## 抽出テキスト
NECは、自動車を代表とする様々なモビリティの自動運転化を支援する2つの通信技術「学習型メディア送信制御技術」と「学習型通信品質予測技術」を開発しました。2021年1月から実際に運行するバスに搭載して実証実験が始まるこの技術について、研究開発チームに話を聞きました。

システムプラットフォーム研究所
研究マネージャー
岩井 孝法

主任研究員
二瓶 浩一

シニアリサーチャー
篠原 悠介

シニアリサーチャー
逸身 勇人

シニアリサーチャー
沢辺 亜南

監視センターや車同士との遅延ない通信によって運転の安全を確保

― 今回新しく開発した「学習型メディア送信制御技術」と「学習型通信品質予測技術」とは、どのような技術なのでしょうか?

岩井:5Gによって加速するといわれているAIやIoTを円滑に機能させるための技術です。4Gの時代には携帯電話などのモバイル端末を中心とした「人」と「人」を結ぶコミュニケーションが軸となっていましたが、5Gの時代にはAIやIoTを核として「人」「モノ」「コト」をつなぐコミュニケーションが主眼になるといわれています。重要な領域の一つとして考えられているのが、モビリティの分野です。例えば自動運転技術では現在、車単体の技術進化だけではなく、無線通信を使って車同士や路上カメラ、また遠隔地とリアルタイムに情報共有することも重要だと注目を集め始めています。通信技術を活用して安全で効率的な自動運転を実現するのが私たちのチームがフォーカスしている目標です。

## 課題 1
エントリのうち、「iMIRACLE (Shenzhen) Technology Co. Ltd」を含む行から「BEWERTUNG SCHREIBEN」を含む行までを、両端の行も含めてJSON形式の文字列リストに変換しなさい。1行を1つの文字列とし、空行は除くこと。
## 課題 2
自動運転を支える通信技術についてのインタビュー記事を、最後の文に続けて書き進めなさい。

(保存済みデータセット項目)
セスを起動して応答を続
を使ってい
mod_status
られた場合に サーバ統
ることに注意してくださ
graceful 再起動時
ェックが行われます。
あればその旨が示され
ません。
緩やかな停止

* * *

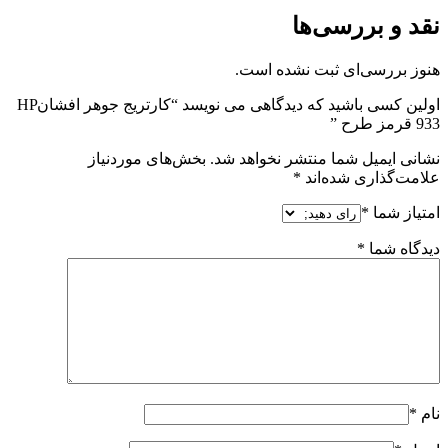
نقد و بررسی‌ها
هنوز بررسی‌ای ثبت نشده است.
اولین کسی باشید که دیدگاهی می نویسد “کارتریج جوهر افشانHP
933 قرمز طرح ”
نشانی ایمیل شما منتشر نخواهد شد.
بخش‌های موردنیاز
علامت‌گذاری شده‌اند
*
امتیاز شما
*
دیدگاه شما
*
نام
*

---

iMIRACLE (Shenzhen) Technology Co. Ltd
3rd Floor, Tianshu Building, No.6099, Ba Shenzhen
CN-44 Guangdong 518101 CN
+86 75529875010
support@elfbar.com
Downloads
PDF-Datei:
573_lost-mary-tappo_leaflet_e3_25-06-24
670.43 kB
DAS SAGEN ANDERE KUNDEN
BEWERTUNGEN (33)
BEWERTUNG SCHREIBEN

## 解答欄 1
[
  "iMIRACLE (Shenzhen) Technology Co. Ltd",
  "3rd Floor, Tianshu Building, No.6099, Ba Shenzhen",
  "CN-44 Guangdong 518101 CN",
  "+86 75529875010",
  "support@elfbar.com",
  "Downloads",
  "PDF-Datei:",
  "573_lost-mary-tappo_leaflet_e3_25-06-24",
  "670.43 kB",
  "DAS SAGEN ANDERE KUNDEN",
  "BEWERTUNGEN (33)",
  "BEWERTUNG SCHREIBEN"
]

## 解答欄 2
通信というと、つながりさえすれば良いのだと思われがちですが、無線通信は電波環境や送信データ量によって通信速度などの通信品質が変化します。以前であれば通信品質も速度が一定程度出ていさえすれば良かったのですが、近年では通信品質だけでなく、通信を使ったアプリケーションの品質までが問われるようになっています。これは現在QoE(Quality of Experience:ユーザー体感品質)やQoC(Quality of Control:モノへの制御品質)と呼ばれ、指標化されようとしています。だからこそ、現在は通信品質だけでなく、アプリケーションの特性を理解し、アプリケーションの品質を高めるための効果的で効率的な通信制御が非常に重要です。今回私たちが取り組んだ通信による安全運転支援や遠隔管制においても、この考え方を基盤としています。
だからこそ、私たちのチームでは通信の専門家だけでなくアプリケーションである映像配信の専門家など複数のスペシャリストが参加しています。2つの技術はこのようなチームだからこそ実現できました。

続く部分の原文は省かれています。